**EXERCISE DESCRIPTION**
Please work out how many lines include the word "Check" in the entries, and reply with only the count.

*****

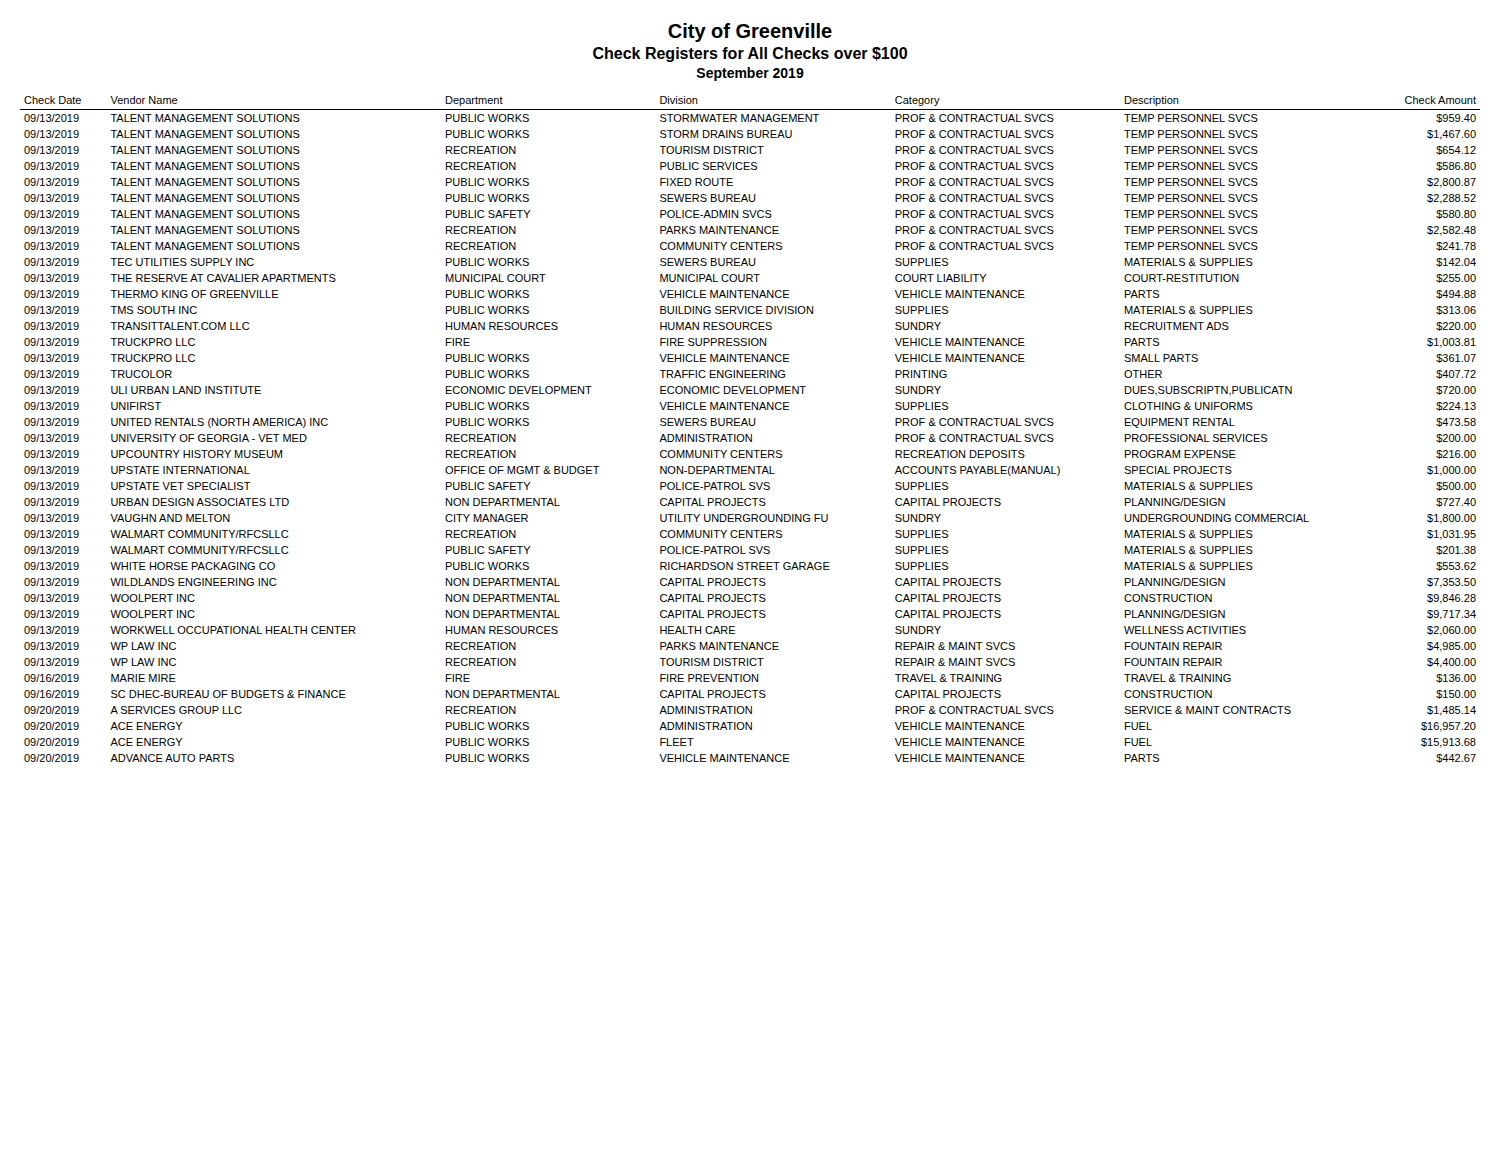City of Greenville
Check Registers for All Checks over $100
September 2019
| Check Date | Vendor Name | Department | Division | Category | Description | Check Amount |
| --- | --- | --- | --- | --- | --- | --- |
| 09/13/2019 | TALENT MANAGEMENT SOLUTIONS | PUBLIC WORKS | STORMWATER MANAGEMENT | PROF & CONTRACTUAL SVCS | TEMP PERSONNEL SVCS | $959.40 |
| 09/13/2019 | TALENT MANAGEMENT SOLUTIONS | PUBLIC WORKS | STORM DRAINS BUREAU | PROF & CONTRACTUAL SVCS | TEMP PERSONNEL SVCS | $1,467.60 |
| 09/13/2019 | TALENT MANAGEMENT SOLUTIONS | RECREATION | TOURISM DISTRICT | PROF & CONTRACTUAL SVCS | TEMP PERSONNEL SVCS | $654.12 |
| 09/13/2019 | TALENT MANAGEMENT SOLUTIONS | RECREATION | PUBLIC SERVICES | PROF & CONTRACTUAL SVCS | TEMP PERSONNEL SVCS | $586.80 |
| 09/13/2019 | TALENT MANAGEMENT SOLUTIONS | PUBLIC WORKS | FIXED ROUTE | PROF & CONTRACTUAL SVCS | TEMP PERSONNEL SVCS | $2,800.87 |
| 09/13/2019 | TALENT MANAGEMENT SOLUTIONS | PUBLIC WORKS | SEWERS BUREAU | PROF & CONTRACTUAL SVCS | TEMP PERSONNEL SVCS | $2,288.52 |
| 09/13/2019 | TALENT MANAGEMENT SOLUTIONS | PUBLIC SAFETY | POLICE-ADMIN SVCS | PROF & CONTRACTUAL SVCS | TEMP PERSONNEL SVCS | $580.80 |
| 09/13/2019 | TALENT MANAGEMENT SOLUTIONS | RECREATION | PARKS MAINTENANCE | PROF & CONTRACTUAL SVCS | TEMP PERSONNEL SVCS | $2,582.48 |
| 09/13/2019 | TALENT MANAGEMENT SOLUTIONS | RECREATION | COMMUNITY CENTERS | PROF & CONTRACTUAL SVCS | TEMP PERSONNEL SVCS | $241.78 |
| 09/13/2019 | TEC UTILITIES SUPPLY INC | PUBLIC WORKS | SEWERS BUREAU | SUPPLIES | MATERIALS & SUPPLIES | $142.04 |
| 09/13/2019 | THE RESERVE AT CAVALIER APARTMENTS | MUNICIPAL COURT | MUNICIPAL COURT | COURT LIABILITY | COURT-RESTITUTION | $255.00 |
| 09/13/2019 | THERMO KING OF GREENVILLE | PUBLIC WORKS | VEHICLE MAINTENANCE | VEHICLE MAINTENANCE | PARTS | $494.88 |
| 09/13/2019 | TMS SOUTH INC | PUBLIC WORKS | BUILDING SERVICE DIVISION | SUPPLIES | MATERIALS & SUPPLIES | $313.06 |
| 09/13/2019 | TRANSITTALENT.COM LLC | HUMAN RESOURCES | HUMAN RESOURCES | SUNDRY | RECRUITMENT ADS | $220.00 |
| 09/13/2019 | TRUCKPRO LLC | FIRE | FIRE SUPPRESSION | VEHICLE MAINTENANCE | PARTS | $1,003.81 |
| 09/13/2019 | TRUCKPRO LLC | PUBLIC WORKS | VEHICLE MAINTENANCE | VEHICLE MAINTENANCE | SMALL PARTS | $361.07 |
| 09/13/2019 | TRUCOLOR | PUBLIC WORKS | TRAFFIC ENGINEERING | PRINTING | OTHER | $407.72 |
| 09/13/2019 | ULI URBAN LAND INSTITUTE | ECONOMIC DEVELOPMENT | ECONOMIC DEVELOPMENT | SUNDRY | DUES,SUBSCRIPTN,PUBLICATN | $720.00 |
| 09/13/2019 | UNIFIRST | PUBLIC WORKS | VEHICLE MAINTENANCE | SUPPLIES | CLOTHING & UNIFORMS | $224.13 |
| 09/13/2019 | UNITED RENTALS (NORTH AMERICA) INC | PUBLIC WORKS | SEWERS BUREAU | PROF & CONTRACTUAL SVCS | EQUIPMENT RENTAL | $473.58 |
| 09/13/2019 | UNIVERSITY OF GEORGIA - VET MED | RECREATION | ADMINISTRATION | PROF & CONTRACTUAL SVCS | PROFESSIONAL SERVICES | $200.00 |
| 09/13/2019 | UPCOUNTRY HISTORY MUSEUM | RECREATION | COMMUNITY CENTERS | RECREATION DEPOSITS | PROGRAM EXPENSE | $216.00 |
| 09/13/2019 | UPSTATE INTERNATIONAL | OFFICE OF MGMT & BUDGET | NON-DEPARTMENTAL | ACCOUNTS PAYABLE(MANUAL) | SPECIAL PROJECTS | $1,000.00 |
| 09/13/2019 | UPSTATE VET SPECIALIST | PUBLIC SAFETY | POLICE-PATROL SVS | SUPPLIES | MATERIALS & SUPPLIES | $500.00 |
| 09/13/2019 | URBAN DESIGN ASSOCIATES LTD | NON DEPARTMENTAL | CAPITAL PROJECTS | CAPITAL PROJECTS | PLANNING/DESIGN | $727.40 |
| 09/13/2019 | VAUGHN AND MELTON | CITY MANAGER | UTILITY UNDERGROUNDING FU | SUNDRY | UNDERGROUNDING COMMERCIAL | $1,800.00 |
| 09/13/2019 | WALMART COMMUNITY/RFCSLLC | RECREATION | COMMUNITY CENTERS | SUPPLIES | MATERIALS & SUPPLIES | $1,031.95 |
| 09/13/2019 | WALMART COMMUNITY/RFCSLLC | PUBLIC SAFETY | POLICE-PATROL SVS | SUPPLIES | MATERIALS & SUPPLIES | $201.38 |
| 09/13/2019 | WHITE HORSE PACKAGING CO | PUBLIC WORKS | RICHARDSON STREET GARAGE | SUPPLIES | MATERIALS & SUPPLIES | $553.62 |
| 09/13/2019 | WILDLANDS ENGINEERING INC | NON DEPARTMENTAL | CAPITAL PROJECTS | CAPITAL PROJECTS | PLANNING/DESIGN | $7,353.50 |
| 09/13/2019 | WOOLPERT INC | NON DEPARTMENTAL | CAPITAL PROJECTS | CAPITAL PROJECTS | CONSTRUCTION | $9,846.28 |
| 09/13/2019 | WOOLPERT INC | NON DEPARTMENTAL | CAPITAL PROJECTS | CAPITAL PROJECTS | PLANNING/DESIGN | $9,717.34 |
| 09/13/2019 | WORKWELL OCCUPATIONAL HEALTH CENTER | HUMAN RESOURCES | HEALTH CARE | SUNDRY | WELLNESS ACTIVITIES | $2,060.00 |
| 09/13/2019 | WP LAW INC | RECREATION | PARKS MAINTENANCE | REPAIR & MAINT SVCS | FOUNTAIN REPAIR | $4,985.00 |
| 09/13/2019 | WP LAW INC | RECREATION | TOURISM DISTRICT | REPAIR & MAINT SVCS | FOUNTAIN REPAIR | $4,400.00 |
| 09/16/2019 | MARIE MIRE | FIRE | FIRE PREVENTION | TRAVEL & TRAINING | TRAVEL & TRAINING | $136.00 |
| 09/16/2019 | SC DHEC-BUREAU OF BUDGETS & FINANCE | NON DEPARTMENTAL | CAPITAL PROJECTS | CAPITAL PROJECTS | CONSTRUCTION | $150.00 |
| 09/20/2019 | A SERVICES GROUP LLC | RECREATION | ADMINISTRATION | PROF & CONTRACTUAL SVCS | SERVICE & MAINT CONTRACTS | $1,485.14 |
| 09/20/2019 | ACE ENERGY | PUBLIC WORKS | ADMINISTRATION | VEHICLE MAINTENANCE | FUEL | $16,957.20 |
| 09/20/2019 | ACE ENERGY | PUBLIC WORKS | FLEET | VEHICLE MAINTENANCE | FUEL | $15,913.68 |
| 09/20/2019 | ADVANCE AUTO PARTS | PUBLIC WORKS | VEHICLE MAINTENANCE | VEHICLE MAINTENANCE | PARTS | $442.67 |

*****

**REPLY**
2